§ WHAT TO WORK ON: In the records below, find the line with "constraint – up to 1 point" and the line with "[Rust book](https://doc.rust-lang.org/book/)". Print both exactly, along with every line between them, and no other line.

§ DATA SUPPLIED:

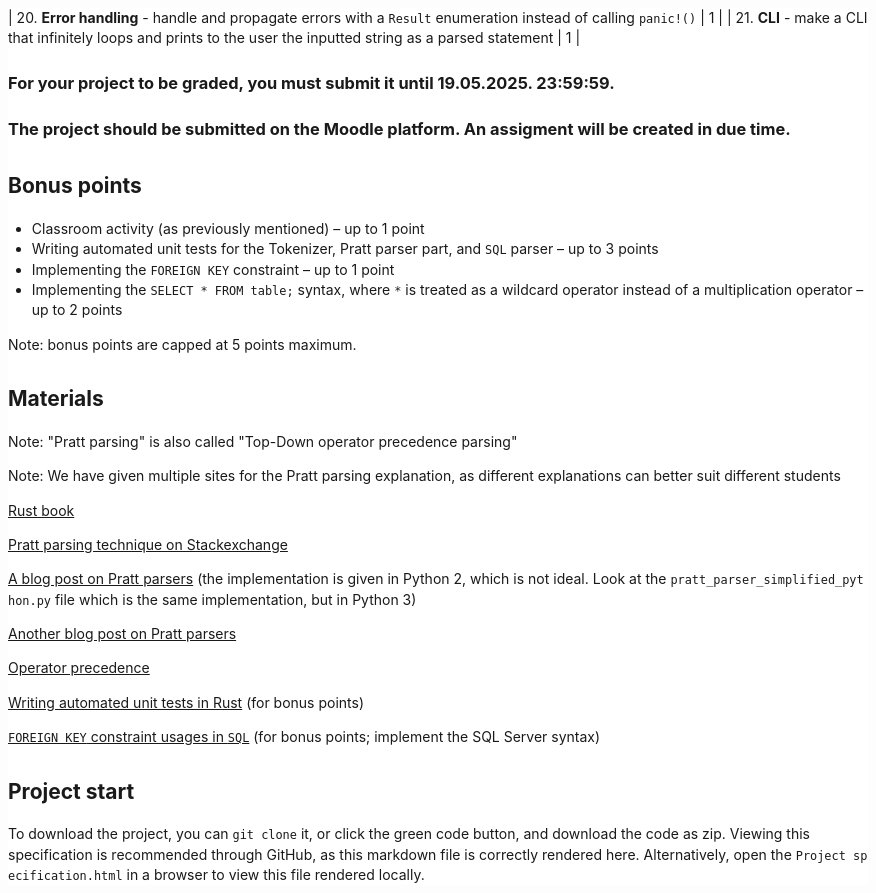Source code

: | 20. **Error handling** - handle and propagate errors with a `Result` enumeration instead of calling `panic!()`                                                                            |        1         |
| 21. **CLI** - make a CLI that infinitely loops and prints to the user the inputted string as a parsed statement                                                                           |        1         |

### For your project to be graded, you must submit it until **19.05.2025. 23:59:59**.

### The project should be submitted on the **Moodle platform**. An assigment will be created in due time.

## Bonus points

* Classroom activity (as previously mentioned) – up to 1 point
* Writing automated unit tests for the Tokenizer, Pratt parser part, and `SQL` parser – up to 3 points
* Implementing the `FOREIGN KEY` constraint – up to 1 point
* Implementing the `SELECT * FROM table;` syntax, where `*` is treated as a wildcard operator instead of a multiplication operator – up to 2 points

Note: bonus points are capped at 5 points maximum.

## Materials

Note: "Pratt parsing" is also called "Top-Down operator precedence parsing"

Note: We have given multiple sites for the Pratt parsing explanation, as different explanations can better suit different students

[Rust book](https://doc.rust-lang.org/book/)

[Pratt parsing technique on Stackexchange](https://langdev.stackexchange.com/questions/3254/what-exactly-is-pratt-parsing-used-for-and-how-does-it-work)

[A blog post on Pratt parsers](https://eli.thegreenplace.net/2010/01/02/top-down-operator-precedence-parsing) (the implementation is given in Python 2, which is not ideal. Look at the `pratt_parser_simplified_python.py` file which is the same implementation, but in Python 3)

[Another blog post on Pratt parsers](https://dev.to/jrop/pratt-parsing)

[Operator precedence](https://www.bouraspage.com/repository/algorithmic-thinking/what-is-the-order-of-precedence-of-arithmetic-comparison-and-logical-operators)

[Writing automated unit tests in Rust](https://doc.rust-lang.org/book/ch11-01-writing-tests.html) (for bonus points)

[`FOREIGN KEY` constraint usages in `SQL`](https://www.w3schools.com/sql/sql_foreignkey.asp) (for bonus points; implement the SQL Server syntax)

## Project start

To download the project, you can `git clone` it, or click the green code button, and download the code as zip. Viewing this specification is recommended through GitHub, as this markdown file is correctly rendered here. Alternatively, open the `Project specification.html` in a browser to view this file rendered locally.
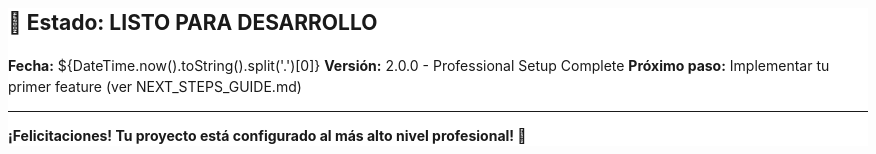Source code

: 
## 🚀 Estado: LISTO PARA DESARROLLO

**Fecha:** ${DateTime.now().toString().split('.')[0]}
**Versión:** 2.0.0 - Professional Setup Complete
**Próximo paso:** Implementar tu primer feature (ver NEXT_STEPS_GUIDE.md)

---

**¡Felicitaciones! Tu proyecto está configurado al más alto nivel profesional! 🎉**
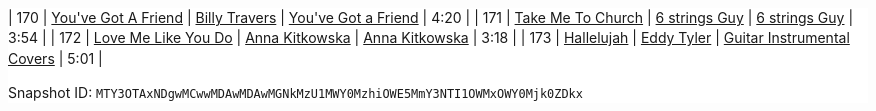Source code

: | 170 | [You've Got A Friend](https://open.spotify.com/track/3Y9IYPXXKPwVx4j6SEWdgt) | [Billy Travers](https://open.spotify.com/artist/6uH72BDcGwtCjFlxCRlb8v) | [You've Got a Friend](https://open.spotify.com/album/0alPhr1uNBkVeDL3YWSAaR) | 4:20 |
| 171 | [Take Me To Church](https://open.spotify.com/track/7cU8rok575Qhf3SkhMb670) | [6 strings Guy](https://open.spotify.com/artist/195Dns39hXiNuoATNy03T1) | [6 strings Guy](https://open.spotify.com/album/1TXKVK2Ss0EgQkGg1mEJAe) | 3:54 |
| 172 | [Love Me Like You Do](https://open.spotify.com/track/1nyxHNRjeyTlJQwsLMH7C0) | [Anna Kitkowska](https://open.spotify.com/artist/45Miu8OyhYvkkQBXhn0MfQ) | [Anna Kitkowska](https://open.spotify.com/album/02yT961mEldwOgfmrwzW0Z) | 3:18 |
| 173 | [Hallelujah](https://open.spotify.com/track/0pt4S6qXybR7reJW8AfEka) | [Eddy Tyler](https://open.spotify.com/artist/7KT0K9Jyst149sFJoP4s3D) | [Guitar Instrumental Covers](https://open.spotify.com/album/11AG80Bq1aK3OldgwCYw4g) | 5:01 |

Snapshot ID: `MTY3OTAxNDgwMCwwMDAwMDAwMGNkMzU1MWY0MzhiOWE5MmY3NTI1OWMxOWY0Mjk0ZDkx`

§ COMPLETED TASK:
* Implementing the `FOREIGN KEY` constraint – up to 1 point
* Implementing the `SELECT * FROM table;` syntax, where `*` is treated as a wildcard operator instead of a multiplication operator – up to 2 points

Note: bonus points are capped at 5 points maximum.

## Materials

Note: "Pratt parsing" is also called "Top-Down operator precedence parsing"

Note: We have given multiple sites for the Pratt parsing explanation, as different explanations can better suit different students

[Rust book](https://doc.rust-lang.org/book/)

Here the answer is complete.